This utility is paying its solar customers to adopt energy storage – pv magazine USA

The incentive program requires that the batteries be charged by the in-house solar power system in order to fully qualify.

October 28, 2021

Electric utility Rocky Mountain Power (RMP) is incentivizing over 50,000 residential and commercial solar power owners in Utah to install utility-managed sonnen batteries. The company will use the batteries as part of a virtual power plant to provide energy when needed.

RMP said it will pay the solar owner a one-time incentive of $ 400 to $ 600 per kW of energy delivery capacity, depending on when they installed solar power. After the larger incentive is paid for the first year, the utility pays an ongoing annual capacity payment of $ 15 / kW.

RMP said it could cut these incentives in the future as needed. Here are the numbers as provided by the utility.

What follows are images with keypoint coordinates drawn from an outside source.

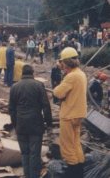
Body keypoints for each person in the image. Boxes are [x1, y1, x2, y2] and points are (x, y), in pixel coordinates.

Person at [9, 64, 52, 178]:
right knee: (34, 154)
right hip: (36, 124)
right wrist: (49, 123)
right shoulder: (39, 85)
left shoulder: (14, 87)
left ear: (22, 73)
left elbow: (11, 109)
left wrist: (15, 124)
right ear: (32, 73)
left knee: (24, 153)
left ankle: (27, 176)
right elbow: (46, 106)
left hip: (21, 125)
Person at [53, 47, 87, 178]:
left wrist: (62, 77)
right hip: (79, 114)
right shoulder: (81, 73)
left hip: (69, 115)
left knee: (67, 146)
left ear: (65, 62)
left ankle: (73, 172)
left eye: (62, 62)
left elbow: (58, 92)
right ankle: (79, 170)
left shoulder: (71, 76)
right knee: (75, 143)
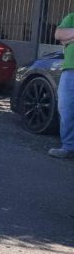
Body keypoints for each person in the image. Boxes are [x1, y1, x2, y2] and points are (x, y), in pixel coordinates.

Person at [49, 12, 74, 159]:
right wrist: (65, 37)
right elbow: (58, 35)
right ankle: (68, 146)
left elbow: (65, 38)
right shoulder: (71, 17)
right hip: (70, 71)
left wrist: (69, 38)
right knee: (65, 108)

The utility told potential customers that it would not use the batteries from November to February except in grid emergencies. From March to October, the utility can use the batteries every day due to the high electricity demand. In its FAQ, RMP stated that it will not discharge batteries below 10% and also assured customers that it will not discharge customers’ batteries below 50% in the first year of the program.

The incentive program requires that the batteries be charged by the local solar power system in order to fully qualify for the 26% solar tax incentive; however, no express reference was made to a technical requirement for this.

The supplier announced that sonnen batteries are to be used in the program. sonnen offers two batteries: the 10 kWh Core and the Eco. The Eco is available in two flavors, a 20 kWh Eco and a 30 kWh EcoLink.

The 4.8 kW core is rewarded with an incentive payment of between $ 1,920 and $ 2,880. The 3-7 kW Eco will make $ 1,200 to $ 4,200, and an 8 kW EcoLinx will make $ 3,200 to $ 4,800.

Distributed electricity is the grid

sonnen was the logical choice for this program as it created one of the first virtual power plant batteries (VPP) that brought the sonnenCommunity program to life. The company’s VPP first came to the United States in 2017 in an Arizona community.

The use of solar power storage in residential buildings as a power grid system has increased. Sunrun first made its breakthrough in 2018 when it won a tender for its projects to become part of the ISO New England capacity market. Since then, there have been a number of announcements, including $ 500,000 saved during heatwaves, Tesla in California, and the ConnectedSolutions program in Massachusetts and Rhode Island.

A Nor’easter in late October helped support energy storage at home.

With the United States recently phasing out three million solar panel installations (and because we have solid evidence that decentralized solar energy saves huge sums of money on grid upgrades), it only makes sense for government grids to develop publicly owned resources.

In fact, research by Vibrant Clean Energy suggests hundreds of billions could be saved if the value of distributed solar + storage is fully realized by 2045.

This is of course before we consider the value of resilience for local businesses and homeowners. The Texas grid collapse in February, killing hundreds, and ongoing challenges in California have fueled consumer demand for energy storage at home.

Add this breaking news to the list: This author writes this article in the midst of a Nor’easter event that saw 66% of the remote workforce and more than 600,000 customer accounts (over a million people) in the New England area.